*PASSAGE PROVIDED*:
┏━━

Editorial: Hunting eliminates life

By Becky Embry-Ross
Sports Editor

Murderer! That’s right. I said it. How many Bambi’s does it take to fulfill your twisted desires as you squeeze a trigger? I personally think that it takes a twisted mind to look an animal in the eye and kill it.

Now, don’t get me wrong. I like to eat meat as much as the next person does, but I just do not have what it takes to hunt down an animal in their natural habitat and kill them. I suppose it’s the blood. Gross.

However, my counterpart Logan, has noted that, “…not just any average Joe who picks up a gun is allowed to hunt.” And he continues to add, “…a person who wishes to hunt must take hunter-education program…in order to purchase game licenses.”

However, it is easy for the “average Joe” to indeed pick up a gun and hunt and it seems to be targeting the young generation also.

“When I was in seventh grade, for a week we had to take the hunters safety course,” said Chris Catron, sophomore alternative energy/solar major. “At the end of the week, if you passed, graduation, then we were able to bring our gun to school and shoot clay pigeons.”

According to the Missouri Department of Conservation’s (MDC) web site, http://mdc.mo.gov/permits, there are a few examples given for gun crazed “Joes” to run amuck with fully loaded firearms.

According to the MDC, “Qualifying landowners and lessees hunting on their own land do not need to be hunter-education certified; however, when mentoring a firearms hunter who is not hunter-education certified and not hunting on a landowner permit, all mentors, including landowners and lessees hunting on their own land, must be at least 18 years old and hunter-education certified unless they were born before Jan. 1, 1967.”

┗━━

*TASK SET*:
(A) According to the hunting editorial, what course did Chris Catron have to take in seventh grade?
(B) In the hunting editorial, why does the writer say that hunting is not for them despite liking meat? Answer in one to three sentences.
(C) Write the next part of the hunting editorial, picking up after its final sentence.
The dataset items play no part in this work.

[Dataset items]
┏━━

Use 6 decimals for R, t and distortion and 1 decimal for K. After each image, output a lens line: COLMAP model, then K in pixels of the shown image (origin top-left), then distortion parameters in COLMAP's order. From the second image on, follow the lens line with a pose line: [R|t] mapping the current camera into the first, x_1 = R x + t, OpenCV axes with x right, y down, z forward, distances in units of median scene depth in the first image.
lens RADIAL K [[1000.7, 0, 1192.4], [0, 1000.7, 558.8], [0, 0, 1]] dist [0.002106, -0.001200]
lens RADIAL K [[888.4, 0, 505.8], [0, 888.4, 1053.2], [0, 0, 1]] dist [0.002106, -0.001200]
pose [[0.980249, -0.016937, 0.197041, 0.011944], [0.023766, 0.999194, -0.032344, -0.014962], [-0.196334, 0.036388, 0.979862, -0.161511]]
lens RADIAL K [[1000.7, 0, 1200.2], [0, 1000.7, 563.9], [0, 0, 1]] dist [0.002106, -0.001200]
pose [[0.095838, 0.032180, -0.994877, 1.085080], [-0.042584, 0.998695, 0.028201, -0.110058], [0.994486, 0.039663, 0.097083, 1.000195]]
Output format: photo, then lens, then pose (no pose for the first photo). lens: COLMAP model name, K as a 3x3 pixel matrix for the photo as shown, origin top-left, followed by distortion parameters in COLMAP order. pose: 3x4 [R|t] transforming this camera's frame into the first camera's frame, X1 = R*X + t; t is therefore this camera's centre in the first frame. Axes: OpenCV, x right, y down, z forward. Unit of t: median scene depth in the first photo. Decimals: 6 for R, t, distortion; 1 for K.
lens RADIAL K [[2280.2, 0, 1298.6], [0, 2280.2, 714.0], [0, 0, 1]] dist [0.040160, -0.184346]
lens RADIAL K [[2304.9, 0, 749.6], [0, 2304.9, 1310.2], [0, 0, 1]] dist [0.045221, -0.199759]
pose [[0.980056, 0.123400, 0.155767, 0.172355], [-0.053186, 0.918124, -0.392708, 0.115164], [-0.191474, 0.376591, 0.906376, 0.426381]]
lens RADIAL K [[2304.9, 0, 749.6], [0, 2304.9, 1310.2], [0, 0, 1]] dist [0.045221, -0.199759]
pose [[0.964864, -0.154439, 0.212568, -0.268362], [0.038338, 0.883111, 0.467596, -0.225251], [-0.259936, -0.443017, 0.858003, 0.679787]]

┗━━

*RESULTS OF THE TASKS*:
(A) The hunters safety course, which lasted a week.

(B) The writer likes to eat meat but lacks what it takes to hunt down and kill an animal in its natural habitat. The writer supposes the reason is the blood, which is called gross.

(C)
Also, “who” is regulating people with this program? MDC has a reward system offering up to $1000 for help in catching violators, although there is no guarantee. It still sounds more like a “if we catch you, you’re busted” system.

Isn’t this already a prime example of how “murderers” can easily roam around this time of the year with guns as long as they are wearing camouflage? Face it, not all poachers can be caught.

If those landowners/lessees are not buying the permits and allow others to hunt on their land, and are not being turned in, this is technically poaching.

The MDC also has another program that doesn’t regulate the “average Joe” to get certified in any way, shape or form called the, Apprentice hunter program. For only a small amount of cash you too can purchase a firearms hunting permit and shoot your way to happiness.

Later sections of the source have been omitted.